RWAs, wie eben Staatsanleihen, können also DeFi mit TradFi und der Realwirtschaft verbinden. Für die BiZ ist das eine eher besorgniserregende Aussicht, die nach regulatorischer Zuwendung verlangt. Man müsse dafür sorgen, „dass die Risiken, die durch Krypto und DeFi generiert werden, nicht in essenzielle Teile von TradFi und in die Realwirtschaft hinüber schwappen“. Finanzinstitutionen, die sich entscheiden, mit dem Krypto-Ökosystem zu interagieren, sollten diese Risiken penibel einschätzen.

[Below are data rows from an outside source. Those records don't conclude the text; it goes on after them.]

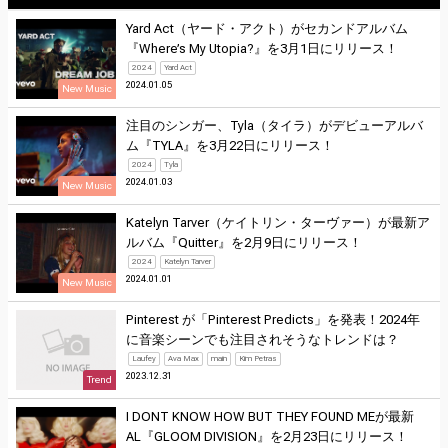
Yard Act（ヤード・アクト）がセカンドアルバム
『Where’s My Utopia?』を3月1日にリリース！
2024
Yard Act
2024.01.05
New Music
注目のシンガー、Tyla（タイラ）がデビューアルバ
ム『TYLA』を3月22日にリリース！
2024
Tyla
2024.01.03
New Music
Katelyn Tarver（ケイトリン・ターヴァー）が最新ア
ルバム『Quitter』を2月9日にリリース！
2024
Katelyn Tarver
2024.01.01
New Music
Pinterest が「Pinterest Predicts」を発表！2024年
に音楽シーンでも注目されそうなトレンドは？
Laufey
Ava Max
main
Kim Petras
2023.12.31
Trend
I DONT KNOW HOW BUT THEY FOUND MEが最新
AL『GLOOM DIVISION』を2月23日にリリース！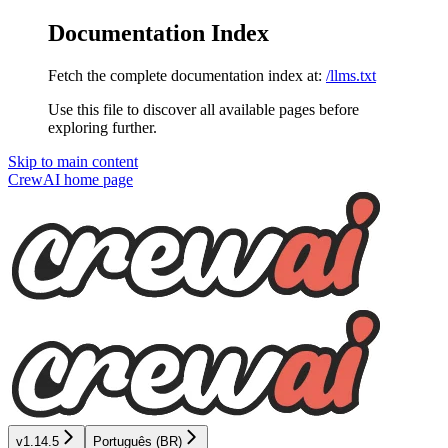
Documentation Index
Fetch the complete documentation index at:
/llms.txt
Use this file to discover all available pages before
exploring further.
Skip to main content
CrewAI
home page
v1.14.5
Português (BR)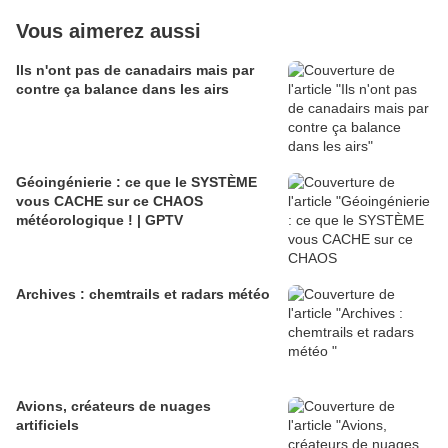
Vous aimerez aussi
Ils n'ont pas de canadairs mais par
contre ça balance dans les airs
Géoingénierie : ce que le SYSTÈME
vous CACHE sur ce CHAOS
météorologique ! | GPTV
Archives : chemtrails et radars météo
Avions, créateurs de nuages
artificiels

Doch auch Krypto-User haben Grund, die Entwicklung mit Misstrauen zu beäugen. Denn so, wie RWAs Krypto ins traditionelle Finanzwesen bringen, bringen sie die Auflagen des traditionellen Finanzwesens zu Krypto. Kein RWA bietet die Autonomie und Freiheit, wie sie für Krypto-Token üblich ist. Stattdessen sind die tokenisierten Staatsanleihen verifizierten Anlegern vorbehalten, in der Regel qualifizierten oder akkreditierten Investoren, und die Token können nur an User auf eine Whitelist überwiesen werden. Dies ist nicht nur aus idealistischen Gründen ein Desaster, sondern wird auch die Integration in DeFi-Protokolle erheblich verlangsamen, wenn nicht komplett behindern.

Mit sechs Milliarden Dollar haben die tokenisierten Staatsanleihen zwar einen kleinen Meilenstein erreicht. Die Summe ist aber eher ein Tropfen im Ozean der Märkte für Anleihen, noch längst nicht auf dem Niveau, dass sich Institutionen Sorgen machen müssen. Noch kleiner sind die Sparten der tokenisierten Aktien (370 Millionen Dollar) oder der klassischen Fonds (447 Millionen Dollar).

Mehr Kapital ist in den tokenisierten Rohstoffen, nämlich fast 1,5 Milliarden Dollar. Diese meinen aber vor allem die Gold-Token von Paxos und Tether, die, immerhin, frei auf Uniswap und anderen Börsen zu handeln sind.